Si è separato da Guerreiro dopo un anno di collaborazione al termine degli Australian Open ATP, Copertina, Generica

Moutet a Miami prova una collaborazione con Tillstrom

19/03/2026 08:28 Nessun commento
Corentin Moutet
Corentin Moutet

Quando si pensa ad un tennista “difficile” da allenare, uno dei primi nella lista del panorama attuale è certamente Corentin Moutet, francese tanto talentoso quanto complicato da frenare nelle sue eruzioni caratteriali davvero esagerate.
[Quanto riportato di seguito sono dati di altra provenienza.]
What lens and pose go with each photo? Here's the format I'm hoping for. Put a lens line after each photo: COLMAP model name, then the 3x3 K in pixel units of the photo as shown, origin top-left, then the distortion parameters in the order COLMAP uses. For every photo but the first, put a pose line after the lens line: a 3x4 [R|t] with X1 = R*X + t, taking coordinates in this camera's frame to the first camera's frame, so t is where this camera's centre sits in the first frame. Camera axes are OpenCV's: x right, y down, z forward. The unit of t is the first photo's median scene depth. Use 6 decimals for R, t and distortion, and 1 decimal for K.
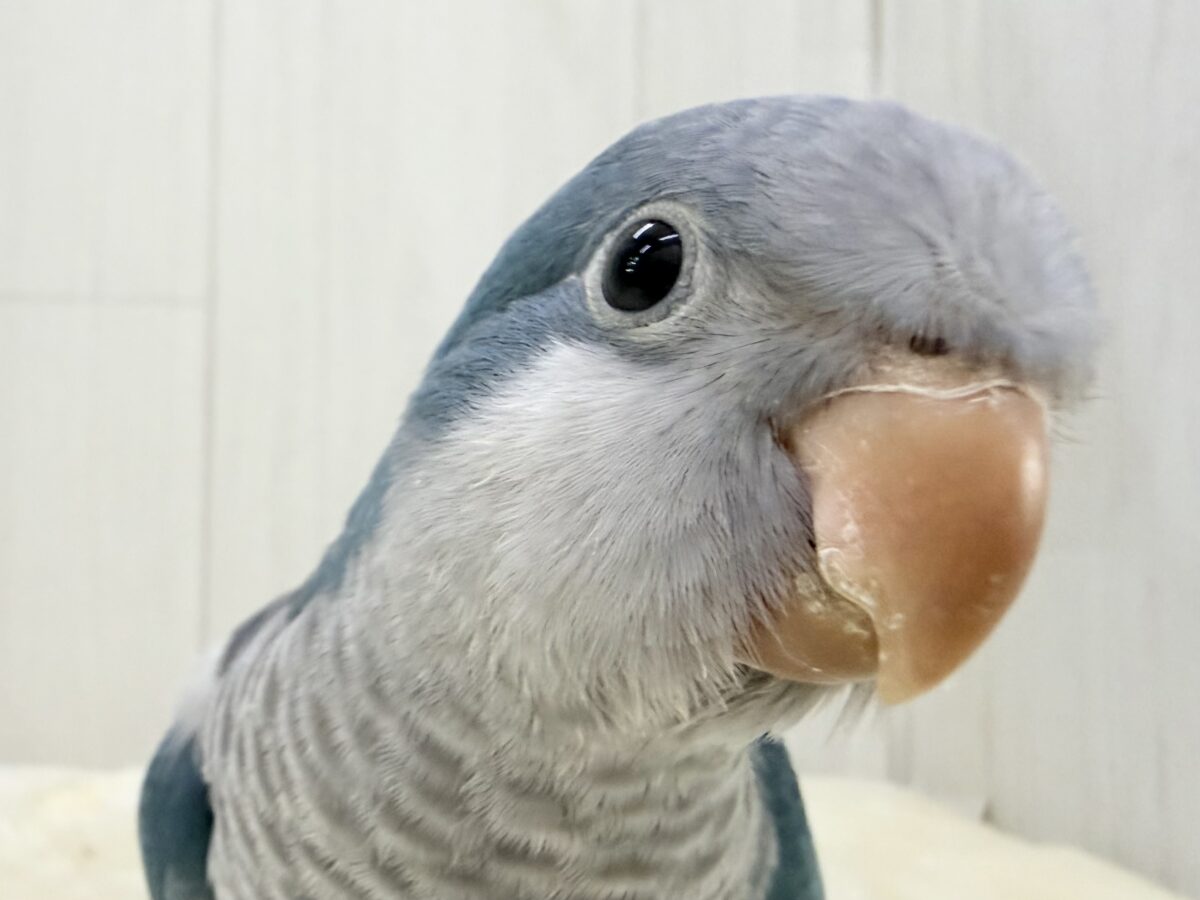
lens RADIAL K [[937.1, 0, 600.0], [0, 937.1, 450.0], [0, 0, 1]] dist [0.003674, -0.000699]
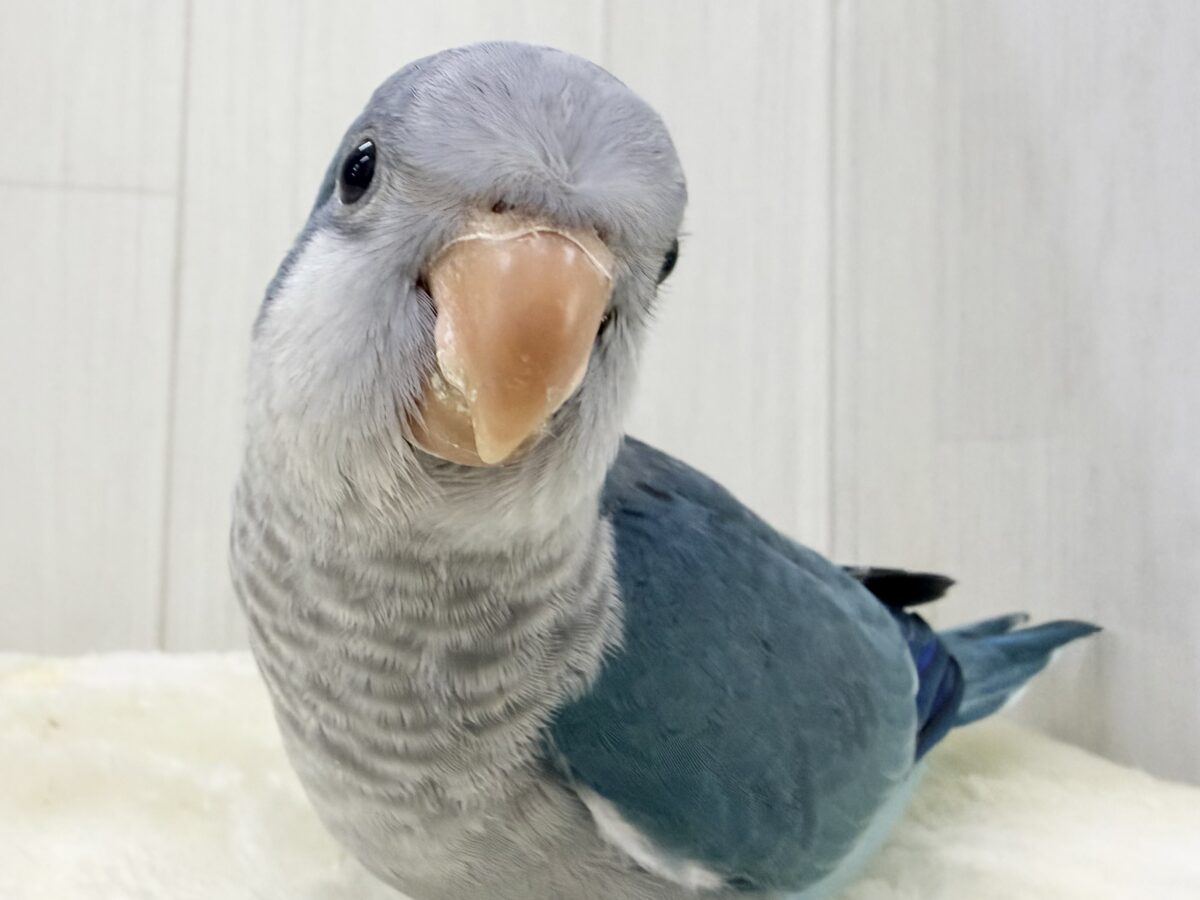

Basta ricordare il suo incredibile lancio della racchetta addirittura fuori dalle tribune della scorsa settimana al Challenger di Phoenix, dove peraltro ha ritrovato una discreta qualità di gioco dopo tre eliminazioni al primo turno nei tornei ATP disputati. È solo uno dei tanti episodi sopra le righe di una carriera vissuta tra alti e bassi e piuttosto pericolosamente a livello emotivo.

Dopo l’Australian Open dello scorso gennaio il francese ha messo la parola fine alla collaborazione con Hugo Guerriero, restando senza coach per diverse settimane. L’attuale numero 33 del ranking ATP è arrivato a Miami insieme a Mikael Tillstrom, allenatore molto affidabile con un passato ricco di collaborazioni di alto livello, tra cui – per restare in Francia – Monfils tra il 2015 e il 2018 e poi dal 2023 al 2025. Lo svedese, buon tennista negli anni ’90 (raggiunse il numero 39 nel ranking) ha fondato la Good to Great Tennis Academy insieme a Magnus Norman e Nicklas Kulti, e nel 2025 ha seguito per alcuni mesi anche il canadese Denis Shapovalov.

“Sto facendo un periodo di prova con un allenatore qui” ha raccontato Moutet alla stampa francese lo scorso martedì senza fare il nome dello svedese. “Faremo un test nei prossimi tornei e poi vedremo come andrà. Sono molto contento che abbia accettato di lavorare con me, che abbia fiducia in questo progetto e che possiamo iniziare questa collaborazione. È stato utile giocare qualche match in più a Phoenix, passare tempo in campo, fare punti e rimettermi in situazione partita”. Il nome del nuovo coach è stato rivelato dal suo primo allenamento a Miami, insieme a Mikael.

Durante questo periodo di transizione senza coach, Moutet non ha giocato affatto bene, soffrendo tre eliminazioni al primo turno a Delray Beach, Acapulco e Indian Wells, prima di ritrovare un discreto livello di gioco la scorsa settimana al quotato Challenger di Phoenix, dove è arrivato in semifinale. “Mi sento bene, sono arrivato a Miami domenica sera e ho avuto tempo per allenarmi. È stato importante giocare partite in più a Phoenix, stare in campo, disputare scambi e ritrovare il ritmo partita. Qui sto prendendo le misure” conclude Corentin.

Moutet nel draw di Miami è testa di serie numero 30 ed attende al secondo turno il vincente tra l’americano Emilio Nava o il ceco Tomas Machac. Chissà se Tillstrom riuscirà a frenare gli istinti distruttivi del francese e tenerlo più calmo in campo, ad esaltare quel talento che lo rende un giocatore a suo modo unico e più che discreto.